▸ Dati di lavoro:
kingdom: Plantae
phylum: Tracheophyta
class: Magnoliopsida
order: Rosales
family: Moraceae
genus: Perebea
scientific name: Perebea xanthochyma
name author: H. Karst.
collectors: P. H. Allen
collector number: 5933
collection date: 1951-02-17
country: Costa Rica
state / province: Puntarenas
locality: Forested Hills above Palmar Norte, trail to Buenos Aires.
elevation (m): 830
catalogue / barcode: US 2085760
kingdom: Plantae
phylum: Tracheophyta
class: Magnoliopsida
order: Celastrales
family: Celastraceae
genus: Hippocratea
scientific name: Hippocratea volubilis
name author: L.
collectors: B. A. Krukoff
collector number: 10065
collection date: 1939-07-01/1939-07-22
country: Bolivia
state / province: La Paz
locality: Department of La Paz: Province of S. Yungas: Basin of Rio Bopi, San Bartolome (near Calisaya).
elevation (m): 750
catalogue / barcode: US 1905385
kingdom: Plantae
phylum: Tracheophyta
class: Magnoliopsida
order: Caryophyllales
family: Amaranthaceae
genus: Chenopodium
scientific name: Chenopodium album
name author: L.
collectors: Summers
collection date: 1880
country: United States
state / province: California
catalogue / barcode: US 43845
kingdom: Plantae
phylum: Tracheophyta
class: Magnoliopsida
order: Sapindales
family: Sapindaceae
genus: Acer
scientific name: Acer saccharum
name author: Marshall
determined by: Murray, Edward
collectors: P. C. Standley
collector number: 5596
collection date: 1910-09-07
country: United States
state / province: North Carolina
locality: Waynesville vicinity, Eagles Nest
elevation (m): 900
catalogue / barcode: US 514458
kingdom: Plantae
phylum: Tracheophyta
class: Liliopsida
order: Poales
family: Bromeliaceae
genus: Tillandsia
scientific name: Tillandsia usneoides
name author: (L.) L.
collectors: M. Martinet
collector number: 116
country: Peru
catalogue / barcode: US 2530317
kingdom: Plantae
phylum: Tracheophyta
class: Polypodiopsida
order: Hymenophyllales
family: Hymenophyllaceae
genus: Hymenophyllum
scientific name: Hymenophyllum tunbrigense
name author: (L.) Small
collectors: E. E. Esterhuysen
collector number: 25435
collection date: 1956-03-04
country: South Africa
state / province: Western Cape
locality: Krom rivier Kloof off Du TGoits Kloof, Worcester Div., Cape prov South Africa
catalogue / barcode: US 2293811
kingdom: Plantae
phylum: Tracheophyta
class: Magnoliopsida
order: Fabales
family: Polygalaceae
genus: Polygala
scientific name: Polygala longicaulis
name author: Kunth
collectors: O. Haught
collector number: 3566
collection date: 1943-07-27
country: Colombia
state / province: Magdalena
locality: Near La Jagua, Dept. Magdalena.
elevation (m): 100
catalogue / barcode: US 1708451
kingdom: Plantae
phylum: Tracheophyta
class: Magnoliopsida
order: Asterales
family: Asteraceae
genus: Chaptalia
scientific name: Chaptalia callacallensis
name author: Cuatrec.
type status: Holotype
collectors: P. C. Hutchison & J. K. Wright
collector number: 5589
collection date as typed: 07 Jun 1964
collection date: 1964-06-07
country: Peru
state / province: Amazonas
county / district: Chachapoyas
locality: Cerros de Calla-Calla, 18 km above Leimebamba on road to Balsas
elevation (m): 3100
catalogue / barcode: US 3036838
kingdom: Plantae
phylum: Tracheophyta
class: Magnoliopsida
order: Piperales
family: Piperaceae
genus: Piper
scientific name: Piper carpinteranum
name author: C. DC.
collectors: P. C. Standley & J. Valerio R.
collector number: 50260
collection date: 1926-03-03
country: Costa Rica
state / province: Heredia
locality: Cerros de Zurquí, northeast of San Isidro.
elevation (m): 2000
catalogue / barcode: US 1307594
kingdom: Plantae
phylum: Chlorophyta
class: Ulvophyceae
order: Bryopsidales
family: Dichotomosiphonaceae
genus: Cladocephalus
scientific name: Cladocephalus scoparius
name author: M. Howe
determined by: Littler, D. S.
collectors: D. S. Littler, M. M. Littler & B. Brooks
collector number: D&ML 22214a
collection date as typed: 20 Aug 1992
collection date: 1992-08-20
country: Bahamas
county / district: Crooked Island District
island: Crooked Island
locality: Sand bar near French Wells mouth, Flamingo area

▸ Obiettivo:
Restituisci tutte le righe di ogni voce, senza cambiare nulla.

▸ Risultato:
kingdom: Plantae
phylum: Tracheophyta
class: Magnoliopsida
order: Rosales
family: Moraceae
genus: Perebea
scientific name: Perebea xanthochyma
name author: H. Karst.
collectors: P. H. Allen
collector number: 5933
collection date: 1951-02-17
country: Costa Rica
state / province: Puntarenas
locality: Forested Hills above Palmar Norte, trail to Buenos Aires.
elevation (m): 830
catalogue / barcode: US 2085760
kingdom: Plantae
phylum: Tracheophyta
class: Magnoliopsida
order: Celastrales
family: Celastraceae
genus: Hippocratea
scientific name: Hippocratea volubilis
name author: L.
collectors: B. A. Krukoff
collector number: 10065
collection date: 1939-07-01/1939-07-22
country: Bolivia
state / province: La Paz
locality: Department of La Paz: Province of S. Yungas: Basin of Rio Bopi, San Bartolome (near Calisaya).
elevation (m): 750
catalogue / barcode: US 1905385
kingdom: Plantae
phylum: Tracheophyta
class: Magnoliopsida
order: Caryophyllales
family: Amaranthaceae
genus: Chenopodium
scientific name: Chenopodium album
name author: L.
collectors: Summers
collection date: 1880
country: United States
state / province: California
catalogue / barcode: US 43845
kingdom: Plantae
phylum: Tracheophyta
class: Magnoliopsida
order: Sapindales
family: Sapindaceae
genus: Acer
scientific name: Acer saccharum
name author: Marshall
determined by: Murray, Edward
collectors: P. C. Standley
collector number: 5596
collection date: 1910-09-07
country: United States
state / province: North Carolina
locality: Waynesville vicinity, Eagles Nest
elevation (m): 900
catalogue / barcode: US 514458
kingdom: Plantae
phylum: Tracheophyta
class: Liliopsida
order: Poales
family: Bromeliaceae
genus: Tillandsia
scientific name: Tillandsia usneoides
name author: (L.) L.
collectors: M. Martinet
collector number: 116
country: Peru
catalogue / barcode: US 2530317
kingdom: Plantae
phylum: Tracheophyta
class: Polypodiopsida
order: Hymenophyllales
family: Hymenophyllaceae
genus: Hymenophyllum
scientific name: Hymenophyllum tunbrigense
name author: (L.) Small
collectors: E. E. Esterhuysen
collector number: 25435
collection date: 1956-03-04
country: South Africa
state / province: Western Cape
locality: Krom rivier Kloof off Du TGoits Kloof, Worcester Div., Cape prov South Africa
catalogue / barcode: US 2293811
kingdom: Plantae
phylum: Tracheophyta
class: Magnoliopsida
order: Fabales
family: Polygalaceae
genus: Polygala
scientific name: Polygala longicaulis
name author: Kunth
collectors: O. Haught
collector number: 3566
collection date: 1943-07-27
country: Colombia
state / province: Magdalena
locality: Near La Jagua, Dept. Magdalena.
elevation (m): 100
catalogue / barcode: US 1708451
kingdom: Plantae
phylum: Tracheophyta
class: Magnoliopsida
order: Asterales
family: Asteraceae
genus: Chaptalia
scientific name: Chaptalia callacallensis
name author: Cuatrec.
type status: Holotype
collectors: P. C. Hutchison & J. K. Wright
collector number: 5589
collection date as typed: 07 Jun 1964
collection date: 1964-06-07
country: Peru
state / province: Amazonas
county / district: Chachapoyas
locality: Cerros de Calla-Calla, 18 km above Leimebamba on road to Balsas
elevation (m): 3100
catalogue / barcode: US 3036838
kingdom: Plantae
phylum: Tracheophyta
class: Magnoliopsida
order: Piperales
family: Piperaceae
genus: Piper
scientific name: Piper carpinteranum
name author: C. DC.
collectors: P. C. Standley & J. Valerio R.
collector number: 50260
collection date: 1926-03-03
country: Costa Rica
state / province: Heredia
locality: Cerros de Zurquí, northeast of San Isidro.
elevation (m): 2000
catalogue / barcode: US 1307594
kingdom: Plantae
phylum: Chlorophyta
class: Ulvophyceae
order: Bryopsidales
family: Dichotomosiphonaceae
genus: Cladocephalus
scientific name: Cladocephalus scoparius
name author: M. Howe
determined by: Littler, D. S.
collectors: D. S. Littler, M. M. Littler & B. Brooks
collector number: D&ML 22214a
collection date as typed: 20 Aug 1992
collection date: 1992-08-20
country: Bahamas
county / district: Crooked Island District
island: Crooked Island
locality: Sand bar near French Wells mouth, Flamingo area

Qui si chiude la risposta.